# [TASK PROMPT]
This exercise calls for the records to be returned exactly, with images removed.

--- RECORDS FOR THE EXERCISE ---

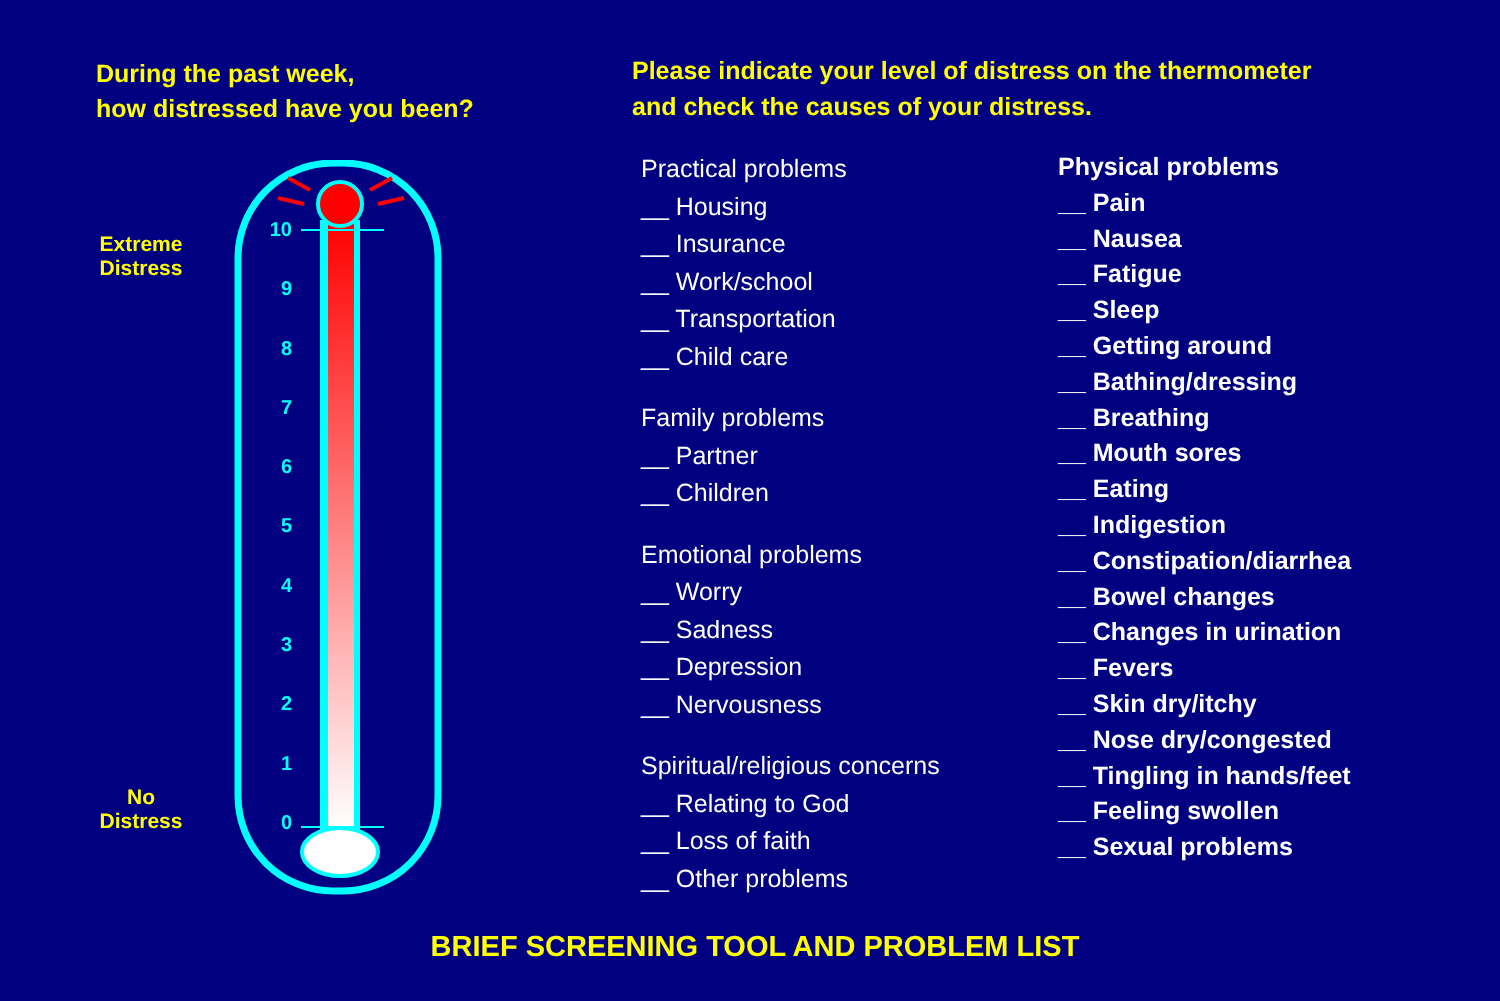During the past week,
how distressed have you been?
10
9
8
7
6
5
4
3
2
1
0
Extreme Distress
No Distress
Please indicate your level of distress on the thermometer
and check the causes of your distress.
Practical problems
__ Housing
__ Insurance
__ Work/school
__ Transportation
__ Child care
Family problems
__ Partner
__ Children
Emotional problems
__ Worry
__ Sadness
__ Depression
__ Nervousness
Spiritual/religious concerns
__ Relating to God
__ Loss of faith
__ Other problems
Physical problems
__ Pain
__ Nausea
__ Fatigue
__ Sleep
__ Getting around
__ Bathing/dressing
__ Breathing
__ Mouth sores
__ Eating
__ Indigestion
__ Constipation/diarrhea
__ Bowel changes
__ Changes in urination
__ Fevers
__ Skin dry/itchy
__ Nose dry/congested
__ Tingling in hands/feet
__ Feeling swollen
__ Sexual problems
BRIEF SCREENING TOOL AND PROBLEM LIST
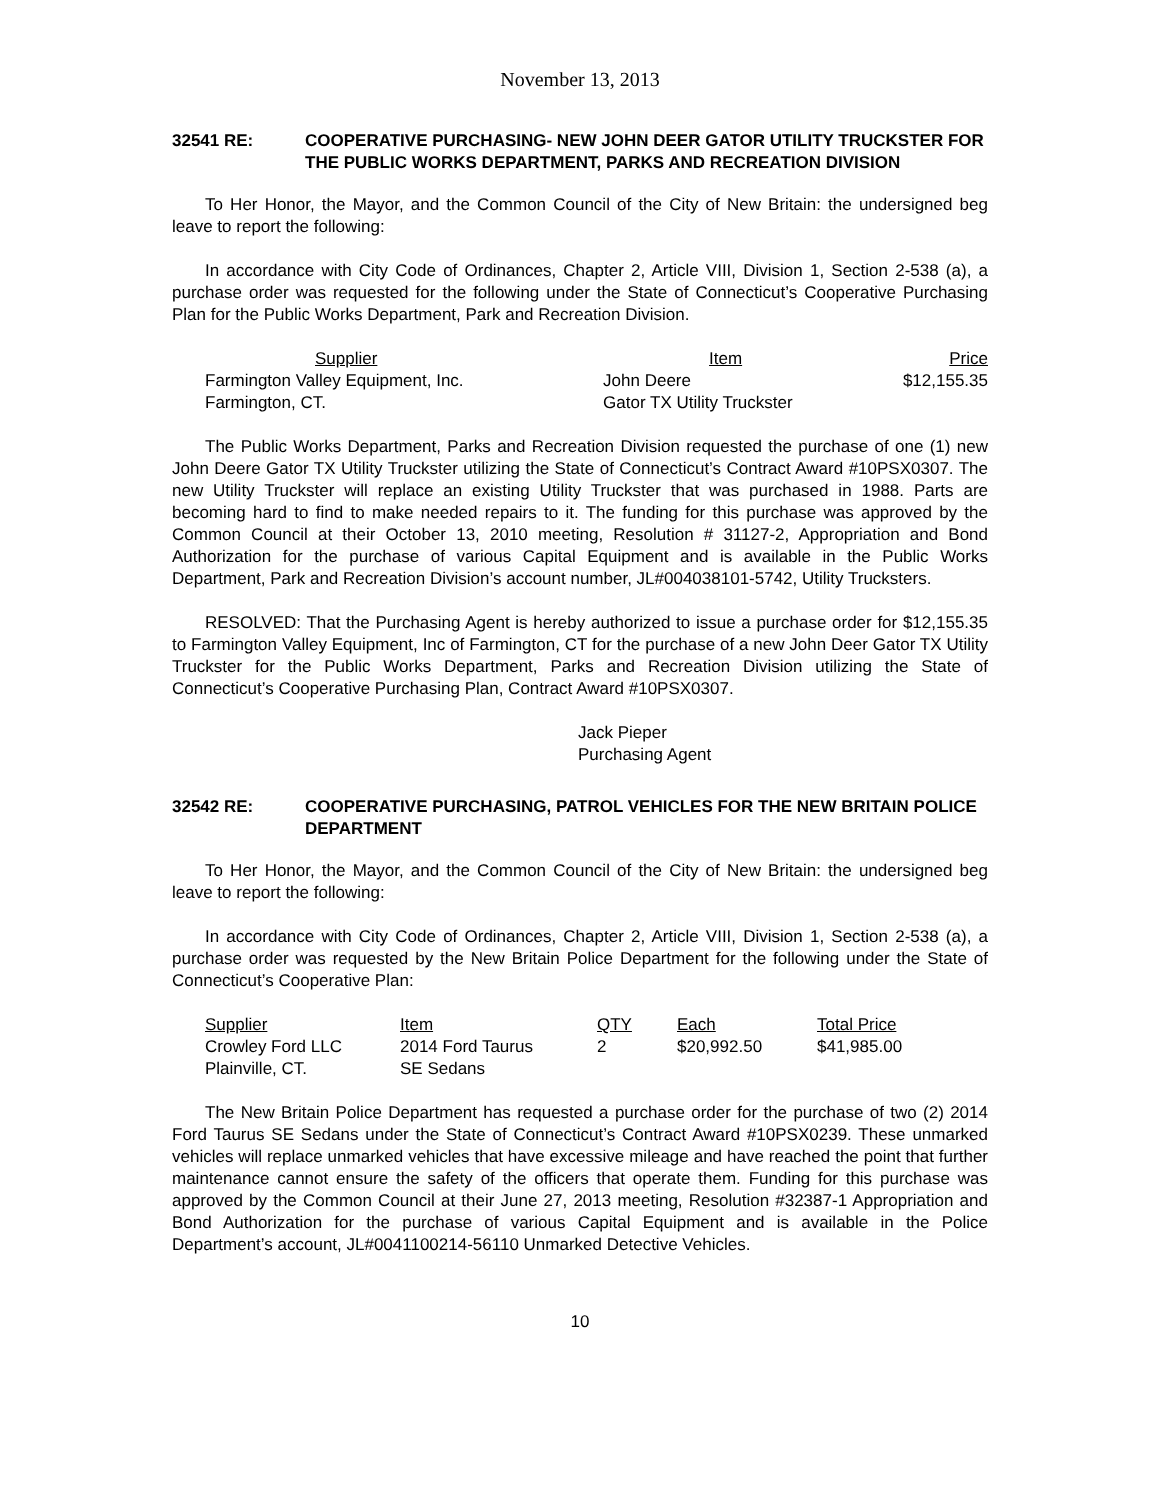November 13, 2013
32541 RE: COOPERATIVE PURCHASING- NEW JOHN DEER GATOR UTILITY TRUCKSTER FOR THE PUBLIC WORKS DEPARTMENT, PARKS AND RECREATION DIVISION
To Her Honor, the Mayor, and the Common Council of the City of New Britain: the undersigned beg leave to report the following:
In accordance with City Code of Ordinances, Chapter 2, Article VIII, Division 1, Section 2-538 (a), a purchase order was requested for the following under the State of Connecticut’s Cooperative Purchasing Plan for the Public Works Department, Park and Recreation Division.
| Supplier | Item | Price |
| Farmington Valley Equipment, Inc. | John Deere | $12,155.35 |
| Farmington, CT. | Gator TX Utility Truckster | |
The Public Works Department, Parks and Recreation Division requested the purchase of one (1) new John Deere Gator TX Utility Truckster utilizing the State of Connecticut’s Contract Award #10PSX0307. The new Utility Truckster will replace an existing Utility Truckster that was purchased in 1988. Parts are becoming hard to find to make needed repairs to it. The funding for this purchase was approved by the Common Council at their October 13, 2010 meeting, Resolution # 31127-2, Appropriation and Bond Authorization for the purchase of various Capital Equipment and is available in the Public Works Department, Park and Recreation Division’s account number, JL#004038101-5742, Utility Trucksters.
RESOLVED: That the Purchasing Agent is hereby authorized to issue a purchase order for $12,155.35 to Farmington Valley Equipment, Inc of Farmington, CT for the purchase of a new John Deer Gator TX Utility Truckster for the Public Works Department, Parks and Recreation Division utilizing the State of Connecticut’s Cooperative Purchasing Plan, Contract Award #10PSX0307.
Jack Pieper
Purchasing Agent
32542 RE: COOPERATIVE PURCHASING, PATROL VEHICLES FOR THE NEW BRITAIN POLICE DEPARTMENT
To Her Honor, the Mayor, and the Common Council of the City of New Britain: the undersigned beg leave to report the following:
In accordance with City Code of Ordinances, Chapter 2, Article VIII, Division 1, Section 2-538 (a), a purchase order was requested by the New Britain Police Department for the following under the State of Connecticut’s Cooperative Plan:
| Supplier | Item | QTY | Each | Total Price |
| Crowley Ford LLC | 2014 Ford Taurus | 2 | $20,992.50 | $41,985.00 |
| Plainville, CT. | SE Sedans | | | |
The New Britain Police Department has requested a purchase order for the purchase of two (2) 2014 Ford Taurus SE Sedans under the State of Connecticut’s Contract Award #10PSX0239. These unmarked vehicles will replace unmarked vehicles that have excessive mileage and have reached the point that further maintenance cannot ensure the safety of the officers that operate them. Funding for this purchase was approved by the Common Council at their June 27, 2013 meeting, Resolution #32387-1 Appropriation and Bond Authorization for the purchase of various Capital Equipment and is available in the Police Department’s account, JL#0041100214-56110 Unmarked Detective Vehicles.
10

---

# [ANSWER BOX]
During the past week,
how distressed have you been?
10
9
8
7
6
5
4
3
2
1
0
Extreme Distress
No Distress
Please indicate your level of distress on the thermometer
and check the causes of your distress.
Practical problems
__ Housing
__ Insurance
__ Work/school
__ Transportation
__ Child care
Family problems
__ Partner
__ Children
Emotional problems
__ Worry
__ Sadness
__ Depression
__ Nervousness
Spiritual/religious concerns
__ Relating to God
__ Loss of faith
__ Other problems
Physical problems
__ Pain
__ Nausea
__ Fatigue
__ Sleep
__ Getting around
__ Bathing/dressing
__ Breathing
__ Mouth sores
__ Eating
__ Indigestion
__ Constipation/diarrhea
__ Bowel changes
__ Changes in urination
__ Fevers
__ Skin dry/itchy
__ Nose dry/congested
__ Tingling in hands/feet
__ Feeling swollen
__ Sexual problems
BRIEF SCREENING TOOL AND PROBLEM LIST
November 13, 2013
32541 RE: COOPERATIVE PURCHASING- NEW JOHN DEER GATOR UTILITY TRUCKSTER FOR THE PUBLIC WORKS DEPARTMENT, PARKS AND RECREATION DIVISION
To Her Honor, the Mayor, and the Common Council of the City of New Britain: the undersigned beg leave to report the following:
In accordance with City Code of Ordinances, Chapter 2, Article VIII, Division 1, Section 2-538 (a), a purchase order was requested for the following under the State of Connecticut’s Cooperative Purchasing Plan for the Public Works Department, Park and Recreation Division.
| Supplier | Item | Price |
| Farmington Valley Equipment, Inc. | John Deere | $12,155.35 |
| Farmington, CT. | Gator TX Utility Truckster | |
The Public Works Department, Parks and Recreation Division requested the purchase of one (1) new John Deere Gator TX Utility Truckster utilizing the State of Connecticut’s Contract Award #10PSX0307. The new Utility Truckster will replace an existing Utility Truckster that was purchased in 1988. Parts are becoming hard to find to make needed repairs to it. The funding for this purchase was approved by the Common Council at their October 13, 2010 meeting, Resolution # 31127-2, Appropriation and Bond Authorization for the purchase of various Capital Equipment and is available in the Public Works Department, Park and Recreation Division’s account number, JL#004038101-5742, Utility Trucksters.
RESOLVED: That the Purchasing Agent is hereby authorized to issue a purchase order for $12,155.35 to Farmington Valley Equipment, Inc of Farmington, CT for the purchase of a new John Deer Gator TX Utility Truckster for the Public Works Department, Parks and Recreation Division utilizing the State of Connecticut’s Cooperative Purchasing Plan, Contract Award #10PSX0307.
Jack Pieper
Purchasing Agent
32542 RE: COOPERATIVE PURCHASING, PATROL VEHICLES FOR THE NEW BRITAIN POLICE DEPARTMENT
To Her Honor, the Mayor, and the Common Council of the City of New Britain: the undersigned beg leave to report the following:
In accordance with City Code of Ordinances, Chapter 2, Article VIII, Division 1, Section 2-538 (a), a purchase order was requested by the New Britain Police Department for the following under the State of Connecticut’s Cooperative Plan:
| Supplier | Item | QTY | Each | Total Price |
| Crowley Ford LLC | 2014 Ford Taurus | 2 | $20,992.50 | $41,985.00 |
| Plainville, CT. | SE Sedans | | | |
The New Britain Police Department has requested a purchase order for the purchase of two (2) 2014 Ford Taurus SE Sedans under the State of Connecticut’s Contract Award #10PSX0239. These unmarked vehicles will replace unmarked vehicles that have excessive mileage and have reached the point that further maintenance cannot ensure the safety of the officers that operate them. Funding for this purchase was approved by the Common Council at their June 27, 2013 meeting, Resolution #32387-1 Appropriation and Bond Authorization for the purchase of various Capital Equipment and is available in the Police Department’s account, JL#0041100214-56110 Unmarked Detective Vehicles.
10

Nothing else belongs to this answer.